Joe Bonamassa continues with his quest for world domination with an instrumental album made up of a series of tracks drawn from right across the board. Prolific is a word which doesn’t do justice to Joe Bonamassa as, despite being only 42, this is his fortieth album and it follows on from his other projects, including his tenure with Black Country Communion. This album sees Joe paying homage to Danny Gratton, a man he describes as a mentor, a friend and one of the greatest guitarists ever.

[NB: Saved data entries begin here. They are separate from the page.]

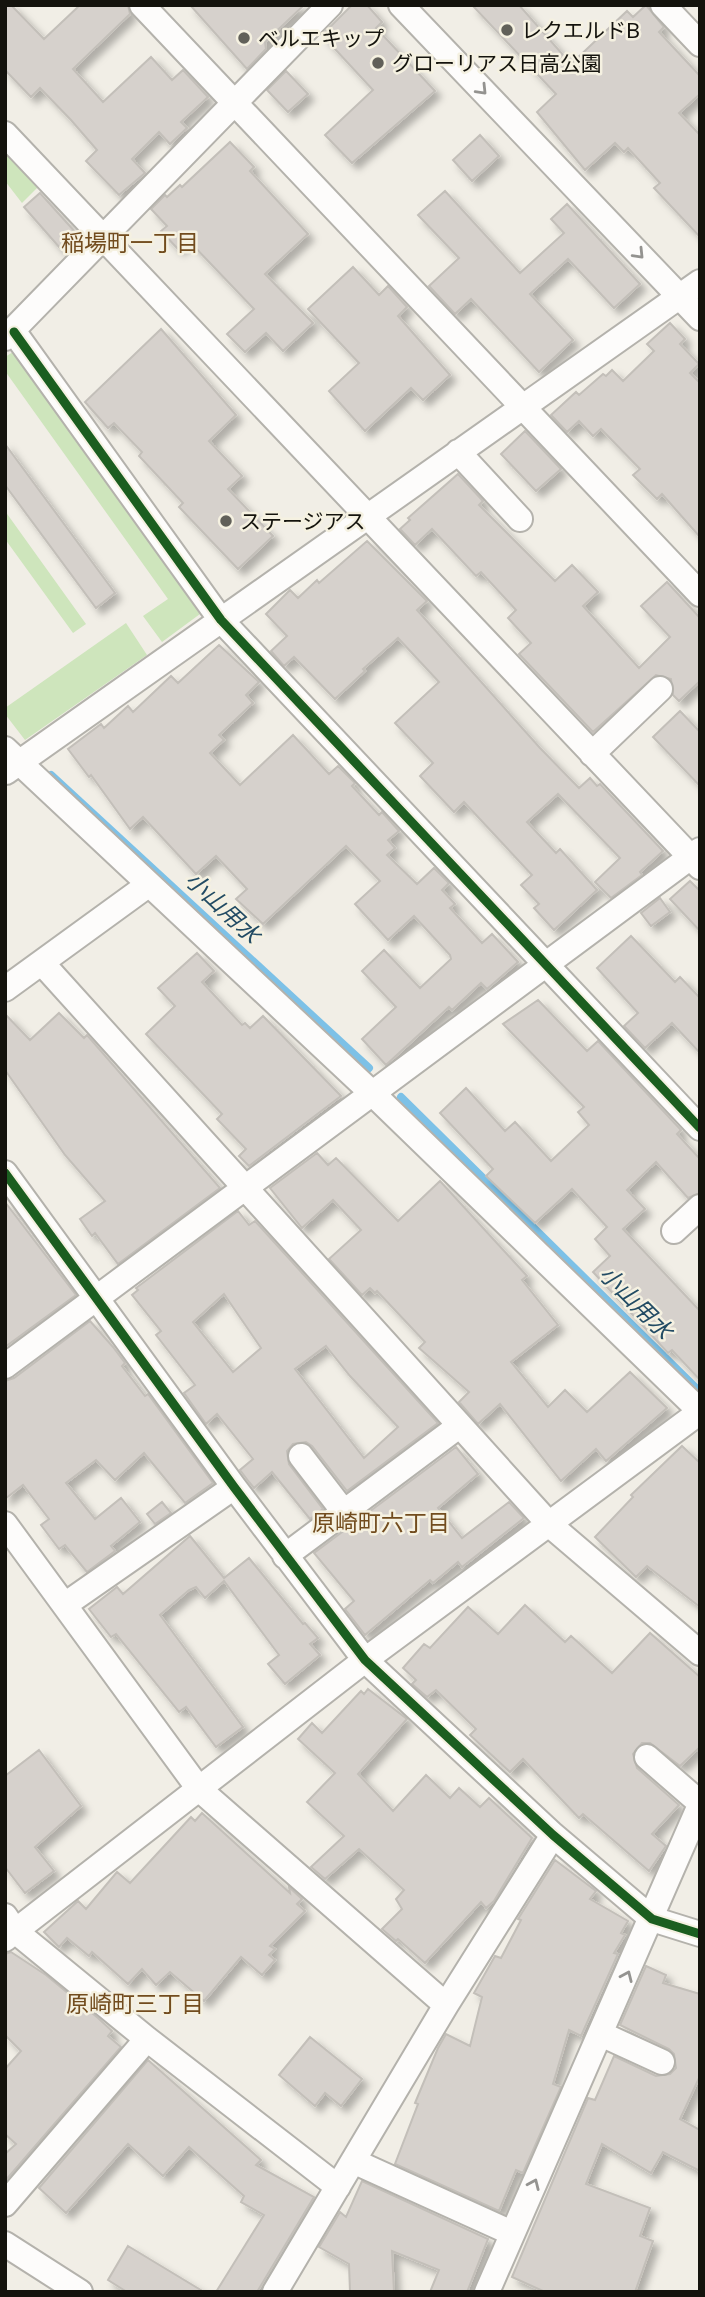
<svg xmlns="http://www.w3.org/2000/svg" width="705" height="2297" font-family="'Public Sans','Noto Sans JP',sans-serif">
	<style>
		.green { fill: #cee5bc }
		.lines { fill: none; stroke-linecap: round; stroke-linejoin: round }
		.stream { stroke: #7dc1e7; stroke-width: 8 }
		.building { fill: #d6d1cc; stroke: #c3bfb9; stroke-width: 2; fill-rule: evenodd; filter: url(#shadow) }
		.street-casing { stroke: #b4b2ac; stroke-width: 28 }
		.street { stroke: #fdfcfb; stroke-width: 24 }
		.cycleway-casing { stroke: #f5f1e1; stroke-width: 13 }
		.cycleway { stroke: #1b5e20; stroke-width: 9 }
		.oneway { stroke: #949390 }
		.poi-dot { fill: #616059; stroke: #f5f1e1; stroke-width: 2.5 }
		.labels { text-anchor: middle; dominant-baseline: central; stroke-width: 5; stroke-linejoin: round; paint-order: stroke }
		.poi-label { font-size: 21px; fill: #14130d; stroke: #f5f1e1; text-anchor: start }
		.neighbourhood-label { font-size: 23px; fill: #724c1e; stroke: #f5f1e1 }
		.water-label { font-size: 23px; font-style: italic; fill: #224b64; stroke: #f5f1e1 }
	</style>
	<defs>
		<filter id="shadow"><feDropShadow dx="6" dy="6" stdDeviation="3.5" flood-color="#0004"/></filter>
	</defs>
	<rect width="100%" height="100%" fill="#f1eee6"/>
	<path class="green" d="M5 151 39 186 22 203 5 181Z
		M13 352 200 614 162 642 143 616 168 599 5 371V357Z
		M5 511 86 624 73 633 5 539Z
		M126 623 147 655 25 740 5 714V708Z"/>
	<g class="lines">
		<path class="stream" d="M51 775 369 1068
			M401 1097 695 1387"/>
	</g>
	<path class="building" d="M5 5H11L44 39 80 5H128L130 14 73 69 103 102 151 57 172 80 183 70 208 97 181 122 187 128 170 144 159 132 132 159 145 173 119 195 86 161 97 150 71 120 40 88 31 97 5 70Z
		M190 5H304L265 42 266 49 247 69Z
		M352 5H367L382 22 376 28 435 91 352 163 325 135 373 90 322 35Z
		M472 5H519L571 64 627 11 633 17 646 5 664 27 659 32 700 76V94L679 113 700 135V237L654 188 660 183 628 148 624 152 615 143 585 170 537 112 556 94Z
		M286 71 308 94 288 112 267 90Z
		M480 135 499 156 472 181 453 160Z
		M230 142 254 167 250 171 308 234 265 274 313 323 283 351 266 333 245 352 227 334 254 309 188 240 178 249 161 231 167 226 151 209 165 195 167 197 180 185 182 187Z
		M445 191 520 273 564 233 551 219 567 204 640 284 614 308 568 259 530 294 573 340 539 372 471 299 455 314 429 286 459 258 418 215Z
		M40 193 77 234 60 248 24 207Z
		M353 267 379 295 388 286 407 307 398 316 450 375 423 400 411 388 365 431 329 391 359 363 308 309Z
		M670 323 685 339 680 344 699 364 690 373 700 383V537L662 494 657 499 633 475 640 469 601 429 593 436 579 421 567 432 551 415 576 392 579 395 603 374 606 376 612 370 623 381 654 351 647 344Z
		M161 329 236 415 209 441 242 476 228 489 273 536 238 569 179 507 183 503 139 456 142 452 114 423 108 428 85 402Z
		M525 431 561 469 536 491 501 454Z
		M5 444 115 593 96 608 5 485Z
		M458 474 483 501 479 505 555 581 572 565 598 592 583 606 639 668 670 637 641 606 667 582 700 618V681L679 701 673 695 671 679 656 675 593 732 519 654 531 643 508 618 516 610 481 572 476 576 432 529 415 545 400 529 410 520 408 518Z
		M367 541 427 601 417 610 540 748 579 788 590 778 597 786 600 784 663 851 640 872 642 875 611 898 595 882 620 858 558 794 527 822 556 853 560 849 597 890 554 930 534 908 539 904 521 885 532 875 464 802 454 812 420 776 433 763 395 723 439 682 398 638 363 669 365 671 335 699 294 657 284 666 271 651 287 636 266 614 290 590 298 598 317 580 319 583Z
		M219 645 259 682 246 695 253 703 219 735 224 740 210 753 240 785 293 735 329 774 338 766 355 783 352 786 379 815 382 812 399 831 388 840 395 848 387 855 417 884 434 868 449 883 442 890 455 904 450 908 482 943 492 934 518 962 487 989 481 983 452 1010 449 1007 386 1065 362 1039 396 1007 362 971 384 950 420 988 451 959 450 955 414 916 388 940 355 904 380 881 346 846 263 924 236 899 247 889 216 856 196 874 143 817 130 829 91 775 89 777 68 749 101 724 104 728 128 706 133 712 171 676 178 683Z
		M680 711 700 732V786L653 737Z
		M690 881 700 891V931L670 899Z
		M660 898 670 912 651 926 641 913Z
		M631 936 675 982 680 977 700 998V1053L672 1023 645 1048 624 1026 638 1013 597 968Z
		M197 953 214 971 202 982 242 1025 245 1023 250 1028 263 1016 341 1096 249 1166 239 1156 246 1149 217 1119 222 1114 146 1034 175 1006 158 988Z
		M538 1000 587 1051 598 1041 681 1130 677 1134 700 1159V1193L688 1198 656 1162 627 1190 645 1209 623 1229 700 1311V1380L672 1350 668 1353 593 1272 610 1256 595 1239 607 1227 572 1189 535 1223 486 1176 493 1169 440 1113 466 1088 505 1131 515 1122 551 1161 589 1125 578 1112 584 1107 503 1024Z
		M59 1013 84 1038 87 1035 220 1188 118 1264 95 1233 92 1236 80 1219 105 1201 65 1155 5 1070V1014L30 1040Z
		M317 1153 328 1165 336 1158 398 1221 440 1181 527 1276 522 1280 558 1325 511 1362 548 1407 565 1390 587 1412 630 1372 667 1408 606 1461 596 1449 561 1481 500 1404 478 1424 459 1402 469 1392 419 1348 425 1342 377 1291 375 1293 370 1288 362 1295 329 1259 361 1230 333 1200 302 1228 270 1188Z
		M5 1202 76 1295 5 1347Z
		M238 1211 249 1225 255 1221 438 1423 347 1491 312 1446 306 1442 293 1444 287 1451 289 1464 323 1509 310 1519 272 1472 254 1488 249 1482 240 1470 253 1459 217 1414 206 1424 184 1393 195 1385 156 1335 161 1331 132 1295 138 1290 136 1288ZM224 1294 261 1348 233 1372 193 1322ZM326 1346 350 1376 398 1427 364 1458 295 1369Z
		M90 1321 113 1347 125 1363 122 1366 145 1396 148 1394 213 1483 185 1503 144 1453 115 1480 96 1460 66 1483 95 1519 121 1498 140 1522 111 1546 115 1551 87 1572 65 1545 59 1549 41 1525 49 1519 23 1485 5 1499V1381L14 1378Z
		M682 1446 700 1463V1607L647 1566 636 1577 595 1537 633 1497 631 1495Z
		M456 1447 478 1474 438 1508 462 1538 509 1502 524 1518 462 1567 458 1562 433 1583 430 1580 365 1635 345 1609 354 1601 314 1553Z
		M162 1502 171 1513 155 1524 147 1514Z
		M190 1536 224 1578 249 1558 303 1624 305 1623 318 1638 310 1644 320 1655 285 1684 268 1664 279 1655 224 1581 205 1598 196 1587 189 1590 160 1615 243 1727 216 1747 186 1707 179 1712 116 1634 111 1637 89 1609 117 1587 123 1594Z
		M525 1605 565 1642 571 1636 612 1673 650 1633 700 1677V1747L680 1766 650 1743H642L633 1754 637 1768 679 1805 652 1834 666 1846 649 1871 583 1814 579 1818 523 1759 510 1772 470 1735 476 1729 436 1690 427 1697 412 1684 416 1680 403 1668 424 1644 430 1648 468 1607 498 1634Z
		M368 1689 407 1719 358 1774 393 1811 426 1775 450 1798 459 1788 480 1807 489 1798 532 1838 494 1901 486 1908 481 1902 425 1963 398 1939 396 1941 382 1929 402 1909 396 1899 404 1890 359 1849 325 1879 311 1867 344 1836 307 1802 335 1773 298 1739 312 1723 322 1733 361 1691 364 1694Z
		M39 1750 81 1806 35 1847 54 1871 25 1893 5 1867V1776Z
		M202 1813 290 1893 289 1887 302 1899 297 1904 305 1911 270 1946 275 1949 269 1955 275 1960 262 1975 241 1957 204 2001 170 1972 156 1985 142 1969 128 1984 92 1952 89 1956 67 1938 59 1947 44 1932 78 1901 86 1909 117 1872 130 1883 191 1817 195 1821Z
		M555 1860 596 1891 590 1899 628 1921 621 1933 625 1935 614 1953 618 1954 581 2036 569 2030 553 2084 561 2087 523 2173 516 2170 499 2211 395 2164 418 2104 415 2103 438 2048 446 2034 470 2046 482 1997 474 1993 495 1956 501 1958 521 1920 518 1919Z
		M11 1952 46 1975 98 2018 112 2031 108 2036 121 2047 5 2181V2154L16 2144 5 2134V2069L21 2051 5 2035V1954Z
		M646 1966 666 1975 663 1983 700 1994V2076L680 2119 700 2130V2171L663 2152 651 2173 602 2144 586 2184 650 2208 640 2236 653 2241 635 2292H545L512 2277 588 2098 595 2100 614 2056 656 2076 670 2074 676 2068 674 2054 669 2049 620 2025Z
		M310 2037 362 2079 341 2106 325 2093 315 2106 279 2075Z
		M148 2060 261 2160 256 2165 314 2197 257 2292H216L264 2215 241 2202 244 2196 189 2147 163 2176 128 2144 66 2213 39 2188Z
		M362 2181 488 2239 467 2292H430L439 2270 392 2251 394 2292H350L349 2264 319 2247 340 2212 346 2217Z
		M128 2246 204 2292H127L108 2280Z"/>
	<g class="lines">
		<defs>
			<path id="street" d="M142 5 700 594
				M401 5 700 318
				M663 5 700 44
				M5 134 700 867
				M14 332 221 620 700 1128
				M5 338 330 5
				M458 452 520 519
				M5 749 372 1093 700 1411
				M592 754 660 689
				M6 772 700 282
				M42 963 550 1525 700 1653
				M5 989 148 885
				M5 1173 234 1487 365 1660 553 1835 652 1919 700 1934
				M674 1231 700 1207
				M5 1366 700 850
				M301 1456 344 1512
				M5 1524 199 1789 446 2005
				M285 1556 459 1426
				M66 1604 234 1487
				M647 1757 700 1803
				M5 1916 15 1931 147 2039 338 2187
				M5 1939 365 1660 700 1412
				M601 2034 662 2062
				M353 2161 512 2233
				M5 2204 147 2039
				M5 2244 80 2292
				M275 2292 446 2005 553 1835
				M487 2292 700 1805"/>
		</defs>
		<use href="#street" class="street-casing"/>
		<use href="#street" class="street"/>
		<defs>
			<path id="cycleway" d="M14 332 221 620 700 1128
				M5 1173 234 1487 365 1660 553 1835 652 1919 700 1934"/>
		</defs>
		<use href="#cycleway" class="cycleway-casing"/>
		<use href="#cycleway" class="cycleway"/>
	</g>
	<defs><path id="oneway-chevron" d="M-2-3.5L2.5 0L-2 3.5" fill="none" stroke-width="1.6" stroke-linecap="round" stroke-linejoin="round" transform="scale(1.75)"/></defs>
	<g class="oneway">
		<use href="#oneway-chevron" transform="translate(482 90) rotate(46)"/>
		<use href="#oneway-chevron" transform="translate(639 254) rotate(46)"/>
		<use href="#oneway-chevron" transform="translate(627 1976) rotate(-66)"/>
		<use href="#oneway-chevron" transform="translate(534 2184) rotate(-66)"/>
	</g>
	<g class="poi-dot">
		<circle cx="507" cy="30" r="7"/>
		<circle cx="244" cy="38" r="7"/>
		<circle cx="378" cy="63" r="7"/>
		<circle cx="226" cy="521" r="7"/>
	</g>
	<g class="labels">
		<g class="poi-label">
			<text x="521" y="30">レクエルドB</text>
			<text x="258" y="38">ベルエキップ</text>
			<text x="392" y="63">グローリアス日高公園</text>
			<text x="240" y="521">ステージアス</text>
		</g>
		<g class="neighbourhood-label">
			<text x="130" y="242">稲場町一丁目</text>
			<text x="381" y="1522">原崎町六丁目</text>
			<text x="135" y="2003">原崎町三丁目</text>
		</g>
		<g class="water-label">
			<text transform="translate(223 907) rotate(43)">小山用水</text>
			<text transform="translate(636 1302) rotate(45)">小山用水</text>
		</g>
	</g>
	<rect width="705" height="2297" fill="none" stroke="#14130d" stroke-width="14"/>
</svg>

From the outset, I’ll freely admit to having no idea as to what lay behind the selection of tracks making up this album. To say some of these choices are bewildering, given a guitarist of Bonamassa’s standing and ability, is to understate. On many of the tracks, Bonamassa takes a back seat while either the sax or another instrument leads the way, such as opening track ‘Fun House,’ and on ‘Move’ and ‘Hawaiian Eye,’ there isn’t too much evidence Joe’s even playing.
‘Ace of Spades’ (no, not Motorhead’s classic) is the Link Wray song and, given the power of the riff and the driving beat Link Wray put into the original song, this version by comparison is tame and limp. It isn’t until the track ‘Ha So’ where Bonamassa the guitar man finally steps up to the plate and offers up some quite exquisite bluesy guitar playing. Similarly, on the slow bluesy track ‘Blue Nocturne,’ where Joe again gets to show some of the licks and touches which made his name a decade ago, and when it’s just guitar and keyboards, this track excels. But the longer the album proceeds the more baffling the choice of song becomes. Why he chose to record the Bond theme from On Her Majesty’s Secret Service and offer such a feeble version, despite the inclusion of the kind of guitar break John Barry never envisaged, is anyone’s guess.
Tony Joe White’s swamp blues tune ‘Polk Salad Annie’ is drowned in a big band treatment and I’ll wager Frank Sinatra never envisioned one of his signature tunes, ‘It was a very good year,’ being played like this. There are flashes of the real Joe Bonamassa on ‘Ha So’ and ‘Blue Nocturne,’ but in the overall, this is an album where Joe’s just rounded up a few friends to play some songs they like, and it’s one for Bonamassa completists only.